Once the trial judge concludes that a person was a suspect, the absence of a caution is prima facie evidence of an unfair denial of the choice to speak to police but is not dispositive of the ultimate issue of voluntariness. In order to meet its burden to prove beyond a reasonable doubt that a statement was voluntary, the Crown will need to overcome this prima facie evidence of unfairness to establish the statement was given voluntarily. If the circumstances indicate that there was an informational deficit exploited by police, this will weigh heavily towards a finding of involuntariness. But if the Crown can prove that the suspect maintained their ability to exercise a free choice because there were no signs of threats, inducements, oppression, lack of an operating mind or police trickery, that will be sufficient to discharge the Crown’s burden that the statement was voluntary.
Application to the Facts of this Case
Mr. Tessier was clearly a suspect: he faced pointed, adversarial questioning by police. The failure of Sgt. White to caution Mr. Tessier raises prima facie proof of unfairness. As a result, the Crown had to satisfy the court that the statement remained nonetheless voluntary. The majority concluded that Mr. Tessier had an operating mind and was not otherwise tricked into answering police questioning. He knew that the interview was being recorded, that what he said could be used as evidence, and that he could choose not to cooperate with police. For example, he made a number of positive assertions during the interview that he would not cooperate.
As a result, the majority concluded that Mr. Tessier’s statements were voluntary and therefore admissible: Mr. Tessier exercised a free choice to speak to Sgt. White and was not unfairly denied his right to silence.
Dissent – Brown and Martin JJ.
In the dissent’s view, in order to ensure that individuals are making a free and meaningful choice to speak to police, police should provide a caution at the outset of all interviews, not just interviews of suspects or detainees. It cannot be assumed that people interacting with police know that they may remain silent or that what they say can be used in evidence.

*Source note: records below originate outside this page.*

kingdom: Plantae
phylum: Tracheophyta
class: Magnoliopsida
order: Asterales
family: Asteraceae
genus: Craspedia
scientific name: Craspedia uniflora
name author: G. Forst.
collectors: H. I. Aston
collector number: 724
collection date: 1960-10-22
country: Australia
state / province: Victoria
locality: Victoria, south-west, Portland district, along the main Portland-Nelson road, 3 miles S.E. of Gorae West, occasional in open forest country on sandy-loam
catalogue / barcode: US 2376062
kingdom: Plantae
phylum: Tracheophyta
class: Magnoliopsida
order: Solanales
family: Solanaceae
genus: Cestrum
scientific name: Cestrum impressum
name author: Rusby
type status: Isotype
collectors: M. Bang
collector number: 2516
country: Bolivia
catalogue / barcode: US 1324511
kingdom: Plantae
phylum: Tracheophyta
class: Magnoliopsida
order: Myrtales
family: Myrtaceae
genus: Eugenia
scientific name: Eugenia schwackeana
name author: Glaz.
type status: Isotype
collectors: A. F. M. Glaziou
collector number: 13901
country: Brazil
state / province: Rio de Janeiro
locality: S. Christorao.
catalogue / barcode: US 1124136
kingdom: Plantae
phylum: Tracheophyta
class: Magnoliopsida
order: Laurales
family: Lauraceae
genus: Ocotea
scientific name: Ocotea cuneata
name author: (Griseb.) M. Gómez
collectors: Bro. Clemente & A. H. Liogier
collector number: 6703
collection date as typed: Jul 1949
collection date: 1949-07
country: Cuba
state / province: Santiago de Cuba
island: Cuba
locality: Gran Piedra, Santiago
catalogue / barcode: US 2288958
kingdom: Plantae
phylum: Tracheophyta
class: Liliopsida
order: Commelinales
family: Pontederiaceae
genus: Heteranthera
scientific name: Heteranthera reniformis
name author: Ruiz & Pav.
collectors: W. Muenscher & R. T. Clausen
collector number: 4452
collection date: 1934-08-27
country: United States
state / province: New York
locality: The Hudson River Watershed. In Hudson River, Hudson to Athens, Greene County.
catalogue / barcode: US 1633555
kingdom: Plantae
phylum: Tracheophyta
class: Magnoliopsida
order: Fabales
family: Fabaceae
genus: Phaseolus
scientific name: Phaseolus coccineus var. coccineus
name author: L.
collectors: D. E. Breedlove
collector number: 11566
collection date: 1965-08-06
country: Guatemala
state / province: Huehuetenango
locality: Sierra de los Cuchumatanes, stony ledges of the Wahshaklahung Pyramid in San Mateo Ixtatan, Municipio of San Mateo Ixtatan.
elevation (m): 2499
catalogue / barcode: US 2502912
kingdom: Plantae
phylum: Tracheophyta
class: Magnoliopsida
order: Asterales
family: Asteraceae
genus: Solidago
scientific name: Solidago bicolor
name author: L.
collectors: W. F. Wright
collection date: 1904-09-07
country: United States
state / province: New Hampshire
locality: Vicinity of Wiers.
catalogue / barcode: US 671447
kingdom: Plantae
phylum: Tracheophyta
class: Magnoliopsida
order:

Any interview conducted without a caution should be deemed presumptively involuntary, and the presumption should be more difficult to rebut where the individual is a suspect or detained (i.e. where the interviewee’s risk of self-incrimination is heightened). The Crown may rebut this presumption by establishing that interviewees otherwise knew they had a right to remain silent and that anything they said could be used in evidence.
Requiring a caution for all interviews corrects any informational imbalance between the individual and police and allows interviewees to make an informed, meaningful choice as to whether they want to speak to police. It also provides police with a clear, bright-line rule which requires officers to consider the status of the interviewee at various points of time (i.e. uninvolved versus suspect versus detainee). Providing a basic caution at the outset allows authorities to proceed without fear that an interview will yield involuntary and therefore inadmissible statements.
As to the application to the facts of this case, the dissent concluded that Mr. Tessier’s statements were not voluntary. He was not provided a caution. The police initiated contact with Mr. Tessier to secure information about a homicide investigation. He was subjected to pointed, adversarial questioning as a suspect. A caution was required in the circumstances and the Crown failed to adduce any compelling evidence demonstrating that Mr. Tessier was aware of his right to remain silent or in a position to make a meaningful choice about whether or not to speak to police.